A Voz Feminina_Sílvia Baptista

Non de plume

Crónica de Sílvia Baptista, escritora

Nasci numa tradicional família patriarcal, gente das Beiras, de alma prosaica e coração gentil. Os almoços de domingo, eventos onde o amor uns pelos outros se exaltava na quantidade de comida que enchia o prato, eram paradigmáticos. As mulheres sentavam-se de um lado e os homens do outro, elas cozinhavam, eles jogavam às cartas, os pais ganhavam o dinheiro e as mães cuidavam dos filhos. Na minha família era assim. Não é que as mulheres não tivessem o que dizer, o problema não era falta de verbo, era falta de voz.

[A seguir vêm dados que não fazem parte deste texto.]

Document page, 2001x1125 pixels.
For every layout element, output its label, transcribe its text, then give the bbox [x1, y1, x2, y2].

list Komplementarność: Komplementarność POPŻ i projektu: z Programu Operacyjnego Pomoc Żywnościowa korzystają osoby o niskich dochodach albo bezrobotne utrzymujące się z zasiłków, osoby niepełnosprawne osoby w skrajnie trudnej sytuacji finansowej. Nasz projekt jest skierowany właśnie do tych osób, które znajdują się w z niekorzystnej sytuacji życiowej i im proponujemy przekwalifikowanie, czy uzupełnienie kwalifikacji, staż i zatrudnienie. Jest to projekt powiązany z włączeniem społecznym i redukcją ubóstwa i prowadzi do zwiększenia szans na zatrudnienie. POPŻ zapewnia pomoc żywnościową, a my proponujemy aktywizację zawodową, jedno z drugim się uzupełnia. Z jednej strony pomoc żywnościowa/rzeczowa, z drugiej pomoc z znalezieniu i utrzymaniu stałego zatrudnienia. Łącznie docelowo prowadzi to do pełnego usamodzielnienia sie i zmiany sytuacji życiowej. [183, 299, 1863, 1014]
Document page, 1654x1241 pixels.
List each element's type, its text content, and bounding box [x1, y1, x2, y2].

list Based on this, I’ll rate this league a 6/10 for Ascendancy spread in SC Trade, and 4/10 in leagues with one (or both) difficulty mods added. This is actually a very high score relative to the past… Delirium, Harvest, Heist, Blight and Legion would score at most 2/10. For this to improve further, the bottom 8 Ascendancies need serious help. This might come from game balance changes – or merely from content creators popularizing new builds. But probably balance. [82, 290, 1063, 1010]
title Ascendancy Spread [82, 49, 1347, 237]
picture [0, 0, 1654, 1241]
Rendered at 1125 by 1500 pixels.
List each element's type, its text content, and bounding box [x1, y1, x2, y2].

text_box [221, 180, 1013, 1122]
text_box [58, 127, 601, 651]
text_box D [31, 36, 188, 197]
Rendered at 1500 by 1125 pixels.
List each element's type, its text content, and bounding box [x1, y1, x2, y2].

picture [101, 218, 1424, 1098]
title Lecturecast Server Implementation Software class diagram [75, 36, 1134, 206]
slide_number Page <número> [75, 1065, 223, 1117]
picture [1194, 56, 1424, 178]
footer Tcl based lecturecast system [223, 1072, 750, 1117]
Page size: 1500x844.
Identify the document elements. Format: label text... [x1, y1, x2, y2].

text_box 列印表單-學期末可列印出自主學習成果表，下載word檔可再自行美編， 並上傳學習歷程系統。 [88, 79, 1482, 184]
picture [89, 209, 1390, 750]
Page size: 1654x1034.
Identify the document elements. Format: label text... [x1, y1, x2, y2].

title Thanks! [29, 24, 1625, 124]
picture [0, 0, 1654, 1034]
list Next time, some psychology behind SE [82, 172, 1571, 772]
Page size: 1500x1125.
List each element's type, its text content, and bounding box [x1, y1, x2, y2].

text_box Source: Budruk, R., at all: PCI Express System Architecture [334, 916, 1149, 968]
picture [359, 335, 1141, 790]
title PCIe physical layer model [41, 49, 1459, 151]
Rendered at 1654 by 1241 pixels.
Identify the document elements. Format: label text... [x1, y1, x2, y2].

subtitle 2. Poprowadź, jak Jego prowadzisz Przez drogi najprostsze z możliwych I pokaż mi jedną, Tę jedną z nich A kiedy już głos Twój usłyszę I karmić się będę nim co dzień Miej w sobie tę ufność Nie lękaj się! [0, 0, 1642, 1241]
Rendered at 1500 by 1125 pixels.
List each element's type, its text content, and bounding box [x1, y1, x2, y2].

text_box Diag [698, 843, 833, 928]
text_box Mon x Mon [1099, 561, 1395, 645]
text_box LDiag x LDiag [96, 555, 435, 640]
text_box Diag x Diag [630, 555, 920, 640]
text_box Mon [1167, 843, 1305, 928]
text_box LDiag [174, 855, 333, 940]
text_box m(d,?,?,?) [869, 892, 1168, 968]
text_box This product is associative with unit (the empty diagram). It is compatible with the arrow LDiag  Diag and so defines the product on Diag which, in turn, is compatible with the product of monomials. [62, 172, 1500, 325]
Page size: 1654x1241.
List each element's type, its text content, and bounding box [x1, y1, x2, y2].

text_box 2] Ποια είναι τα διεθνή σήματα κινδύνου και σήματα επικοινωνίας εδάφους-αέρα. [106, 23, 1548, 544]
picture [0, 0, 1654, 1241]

O problema não era falta de vontade, era falta de saber que tinham um lugar além do que lhe fora imposto. O problema não era o conteúdo, era a liberdade de poder viver de forma sonora, audível.

E eu fui crescendo nesta família de gente boa, na qual a voz das mulheres era a voz da maternidade, do lar, do doméstico. Esta experiência familiar, de claro domínio masculino, foi uma experiência valiosíssima. Talvez o mundo tenha perdido uma fada do lar, mas o meu mundo ganhou som. E ganhando som ganhou relevância.

Matei a sede às dúvidas de crescimento recorrendo ao que nunca me falha: aos livros. E dei-me conta de que o mundo não era só feito de homens que jogavam às cartas nem de mulheres que lavavam a louça, que também era habitado por mulheres que liam, que escreviam, que pensavam, de mulheres que tinham voz. Marguerite Yourcenar, George Sand, Doris Lessing, todas escaparam ao determinismo doméstico, numa altura em se esperava delas pouco mais que o silêncio.

E por isso me entristece que ainda hoje existam mulheres que não têm voz. Justamente porque nunca como agora essa possibilidade nos foi dada tão claramente. Onde está a massa crítica de mulheres que estuda, se prepara, trabalha? Temo que esteja onde sempre vi as mulheres lá de casa: a tratar, com elevada competência, das urgências dos outros. Nem sempre em silêncio, mas quase nunca com voz.

Quando falamos, quando optamos por não ficar em silêncio, há sempre sons que insistem em ser mais audíveis, que nos denigrem e ofendem, mas é nessas alturas, justamente nesses momentos, que, se não nos calarmos, se formos corajosas, percebemos que, mais arriscado do que não ter uma voz, é não dizer nada.